Task directions:
Answer these questions from the text on client-side shape file parsing and rendering:
1. With client-side parsing and rendering, what is the only software an institution needs to serve spatial data?
2. In the traditional approach, what does the application data server convert the shape files into?
3. What client hardware can the transformations use for efficiency?

Quoted passage:
-------

There are several advantages to moving the parsing and rendering of shape files to the client.  First, the technology stack of the data server is simplified.  Traditionally, an institution serving spatial data might use GeoServer as well as ESRI SDE on top of MS SQL all running on Tomcat and Apache.  With client side parsing and rendering, an institution can serve spatial data using only Apache.  This simplified server infrastructure leads to reduced operational overhead.  The traditional approach requires publishing layers in GeoServer and keeping GeoServer synchronized with the spatial data infrastructure behind it.  The client parsing and rendering solution requires only keeping an HTML page with links to the zip files up to date.  A second advantage is scalability.  The traditional approach requires an application data server to convert the shape files to image tiles.  This centralizes a computationally significant task.  Whenever the data is needed at a different scale or with different color attributes, OGC requests are created and server load is generated.  When all parsing and rendering is done on the client, the data server is simply providing zip files.  This allows it to serve many more users.  As OGP requires scaling or changing a layer’s color it does not need to contact the server.  Since the browser has the entire shape file, it can locally compute any needed transform.  For efficiency, these transformations can leverage the client’s GPU.  Finally, since any transform it possible it becomes possible to create a fully featured map building application in a browser.

-------

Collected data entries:

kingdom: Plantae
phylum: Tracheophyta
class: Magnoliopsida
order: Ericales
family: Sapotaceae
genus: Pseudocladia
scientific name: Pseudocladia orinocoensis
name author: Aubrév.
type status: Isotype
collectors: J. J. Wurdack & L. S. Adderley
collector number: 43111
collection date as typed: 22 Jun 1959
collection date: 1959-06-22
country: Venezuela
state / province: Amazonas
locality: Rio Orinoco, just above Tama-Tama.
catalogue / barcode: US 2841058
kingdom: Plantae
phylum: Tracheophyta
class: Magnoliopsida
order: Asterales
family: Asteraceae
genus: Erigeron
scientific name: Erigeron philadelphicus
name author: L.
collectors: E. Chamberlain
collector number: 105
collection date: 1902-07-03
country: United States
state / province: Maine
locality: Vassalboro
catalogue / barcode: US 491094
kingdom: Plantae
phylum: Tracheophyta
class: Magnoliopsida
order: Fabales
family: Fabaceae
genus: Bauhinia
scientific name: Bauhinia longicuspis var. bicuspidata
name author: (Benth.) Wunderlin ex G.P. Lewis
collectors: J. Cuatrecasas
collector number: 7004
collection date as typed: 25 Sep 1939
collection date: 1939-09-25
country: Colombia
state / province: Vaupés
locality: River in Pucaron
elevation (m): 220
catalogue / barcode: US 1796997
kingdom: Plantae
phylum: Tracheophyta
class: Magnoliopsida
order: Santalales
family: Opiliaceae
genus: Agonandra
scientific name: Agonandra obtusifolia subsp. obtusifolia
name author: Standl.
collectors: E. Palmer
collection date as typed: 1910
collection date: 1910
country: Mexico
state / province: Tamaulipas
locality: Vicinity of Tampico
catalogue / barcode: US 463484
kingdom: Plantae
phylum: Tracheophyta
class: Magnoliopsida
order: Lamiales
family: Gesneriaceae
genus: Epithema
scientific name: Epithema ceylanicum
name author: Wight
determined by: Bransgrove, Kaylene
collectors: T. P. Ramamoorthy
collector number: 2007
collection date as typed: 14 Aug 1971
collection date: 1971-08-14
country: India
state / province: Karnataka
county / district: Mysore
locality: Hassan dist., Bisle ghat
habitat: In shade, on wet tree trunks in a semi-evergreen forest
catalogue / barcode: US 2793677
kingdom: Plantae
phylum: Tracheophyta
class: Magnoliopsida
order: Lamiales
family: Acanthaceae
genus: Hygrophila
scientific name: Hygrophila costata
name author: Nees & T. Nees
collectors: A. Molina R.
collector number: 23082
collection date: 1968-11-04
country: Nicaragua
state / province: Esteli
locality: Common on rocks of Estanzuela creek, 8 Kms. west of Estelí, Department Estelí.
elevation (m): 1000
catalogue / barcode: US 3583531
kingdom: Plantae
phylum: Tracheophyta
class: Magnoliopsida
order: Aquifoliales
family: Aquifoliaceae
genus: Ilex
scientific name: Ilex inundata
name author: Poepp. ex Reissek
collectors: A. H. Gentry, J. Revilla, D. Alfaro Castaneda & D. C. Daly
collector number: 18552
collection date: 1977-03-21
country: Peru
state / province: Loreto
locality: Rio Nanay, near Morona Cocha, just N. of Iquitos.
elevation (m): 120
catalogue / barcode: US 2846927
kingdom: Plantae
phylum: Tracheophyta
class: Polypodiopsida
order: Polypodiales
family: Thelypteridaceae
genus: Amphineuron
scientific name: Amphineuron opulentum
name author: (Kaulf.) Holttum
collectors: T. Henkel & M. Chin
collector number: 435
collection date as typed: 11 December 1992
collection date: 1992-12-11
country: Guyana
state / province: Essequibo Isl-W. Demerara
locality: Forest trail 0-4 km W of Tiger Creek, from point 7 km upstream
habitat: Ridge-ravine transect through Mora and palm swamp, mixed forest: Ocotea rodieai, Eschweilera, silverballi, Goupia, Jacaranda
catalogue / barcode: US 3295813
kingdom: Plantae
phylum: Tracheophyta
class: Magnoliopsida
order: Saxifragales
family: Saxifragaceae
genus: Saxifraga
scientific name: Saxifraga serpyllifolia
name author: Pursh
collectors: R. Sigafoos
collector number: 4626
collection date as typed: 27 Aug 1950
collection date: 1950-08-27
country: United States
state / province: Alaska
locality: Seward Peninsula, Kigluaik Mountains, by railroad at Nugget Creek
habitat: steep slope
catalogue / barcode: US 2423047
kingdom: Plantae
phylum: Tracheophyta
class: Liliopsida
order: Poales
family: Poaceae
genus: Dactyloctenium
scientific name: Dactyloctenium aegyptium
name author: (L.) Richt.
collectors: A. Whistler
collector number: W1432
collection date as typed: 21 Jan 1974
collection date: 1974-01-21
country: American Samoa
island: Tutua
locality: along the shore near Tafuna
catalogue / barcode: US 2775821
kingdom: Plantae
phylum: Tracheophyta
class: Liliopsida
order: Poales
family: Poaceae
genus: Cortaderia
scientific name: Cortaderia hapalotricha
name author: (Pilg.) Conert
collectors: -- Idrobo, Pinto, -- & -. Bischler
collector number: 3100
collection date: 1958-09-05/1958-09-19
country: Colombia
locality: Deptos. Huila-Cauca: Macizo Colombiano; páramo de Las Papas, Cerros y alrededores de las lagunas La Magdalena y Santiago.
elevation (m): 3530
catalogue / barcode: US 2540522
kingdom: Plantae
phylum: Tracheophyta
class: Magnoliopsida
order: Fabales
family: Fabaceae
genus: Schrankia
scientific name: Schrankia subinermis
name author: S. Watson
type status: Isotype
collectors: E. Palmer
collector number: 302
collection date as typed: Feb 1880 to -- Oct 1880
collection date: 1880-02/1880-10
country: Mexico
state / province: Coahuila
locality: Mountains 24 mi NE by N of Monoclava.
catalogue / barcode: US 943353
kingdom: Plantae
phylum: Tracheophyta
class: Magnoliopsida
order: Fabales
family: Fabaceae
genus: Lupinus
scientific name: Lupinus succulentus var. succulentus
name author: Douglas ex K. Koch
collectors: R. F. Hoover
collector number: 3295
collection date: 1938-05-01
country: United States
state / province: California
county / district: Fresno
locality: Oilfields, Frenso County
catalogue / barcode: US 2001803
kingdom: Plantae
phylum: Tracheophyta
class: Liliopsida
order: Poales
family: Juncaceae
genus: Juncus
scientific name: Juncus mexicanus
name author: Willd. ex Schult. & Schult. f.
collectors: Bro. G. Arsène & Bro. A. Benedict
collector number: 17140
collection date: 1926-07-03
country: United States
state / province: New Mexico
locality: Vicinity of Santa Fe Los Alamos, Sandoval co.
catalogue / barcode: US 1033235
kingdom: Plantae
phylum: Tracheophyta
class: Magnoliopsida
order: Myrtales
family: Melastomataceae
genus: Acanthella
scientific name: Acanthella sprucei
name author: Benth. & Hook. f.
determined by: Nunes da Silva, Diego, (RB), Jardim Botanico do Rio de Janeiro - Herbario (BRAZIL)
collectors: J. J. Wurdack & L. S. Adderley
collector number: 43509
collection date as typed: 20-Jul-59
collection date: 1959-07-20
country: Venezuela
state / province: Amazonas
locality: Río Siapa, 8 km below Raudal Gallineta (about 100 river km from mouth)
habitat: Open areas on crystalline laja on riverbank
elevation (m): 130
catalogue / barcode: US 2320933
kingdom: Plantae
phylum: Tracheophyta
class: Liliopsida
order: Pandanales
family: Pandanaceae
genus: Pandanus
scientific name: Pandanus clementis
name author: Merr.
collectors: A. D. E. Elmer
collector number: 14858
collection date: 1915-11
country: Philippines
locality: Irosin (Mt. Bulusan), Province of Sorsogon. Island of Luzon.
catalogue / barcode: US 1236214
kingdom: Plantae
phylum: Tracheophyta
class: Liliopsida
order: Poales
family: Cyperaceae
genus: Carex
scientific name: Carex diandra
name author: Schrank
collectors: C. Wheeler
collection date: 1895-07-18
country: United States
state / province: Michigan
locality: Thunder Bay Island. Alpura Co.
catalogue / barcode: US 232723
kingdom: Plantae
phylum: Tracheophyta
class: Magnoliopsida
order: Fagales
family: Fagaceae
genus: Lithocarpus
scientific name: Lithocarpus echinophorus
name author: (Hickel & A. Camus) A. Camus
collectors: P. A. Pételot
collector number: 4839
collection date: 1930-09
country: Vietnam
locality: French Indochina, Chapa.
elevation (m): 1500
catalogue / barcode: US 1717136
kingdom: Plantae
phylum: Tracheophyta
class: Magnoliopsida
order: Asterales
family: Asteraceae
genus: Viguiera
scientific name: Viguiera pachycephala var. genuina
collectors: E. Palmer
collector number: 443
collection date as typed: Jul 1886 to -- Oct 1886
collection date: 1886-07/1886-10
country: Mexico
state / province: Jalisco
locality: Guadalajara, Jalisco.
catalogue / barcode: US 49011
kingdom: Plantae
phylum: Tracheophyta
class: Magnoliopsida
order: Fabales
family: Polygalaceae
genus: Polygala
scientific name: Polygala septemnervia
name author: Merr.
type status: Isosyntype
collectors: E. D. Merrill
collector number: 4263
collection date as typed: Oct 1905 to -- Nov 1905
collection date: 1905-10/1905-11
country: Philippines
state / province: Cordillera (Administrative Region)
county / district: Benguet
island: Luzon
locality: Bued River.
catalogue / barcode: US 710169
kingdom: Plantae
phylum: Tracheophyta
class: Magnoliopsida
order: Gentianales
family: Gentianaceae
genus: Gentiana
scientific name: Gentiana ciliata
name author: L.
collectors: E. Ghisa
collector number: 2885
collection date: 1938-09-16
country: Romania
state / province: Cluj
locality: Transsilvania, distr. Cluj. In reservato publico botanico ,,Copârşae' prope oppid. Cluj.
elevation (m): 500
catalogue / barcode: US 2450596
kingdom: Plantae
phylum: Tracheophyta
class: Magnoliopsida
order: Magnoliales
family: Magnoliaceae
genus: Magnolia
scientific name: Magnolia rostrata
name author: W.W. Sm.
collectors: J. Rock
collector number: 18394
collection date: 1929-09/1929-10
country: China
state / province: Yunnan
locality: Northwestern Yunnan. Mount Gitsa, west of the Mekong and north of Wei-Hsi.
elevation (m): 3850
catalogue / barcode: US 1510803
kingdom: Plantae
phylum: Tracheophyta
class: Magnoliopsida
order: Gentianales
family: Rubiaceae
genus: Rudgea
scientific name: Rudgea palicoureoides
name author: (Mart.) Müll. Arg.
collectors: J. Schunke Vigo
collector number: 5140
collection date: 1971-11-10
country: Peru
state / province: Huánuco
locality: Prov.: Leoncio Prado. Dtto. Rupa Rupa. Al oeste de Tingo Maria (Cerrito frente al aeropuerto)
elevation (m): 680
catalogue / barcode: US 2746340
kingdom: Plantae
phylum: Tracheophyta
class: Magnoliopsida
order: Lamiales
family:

-------

Solution below:
1. Apache.
2. Image tiles.
3. The client's GPU.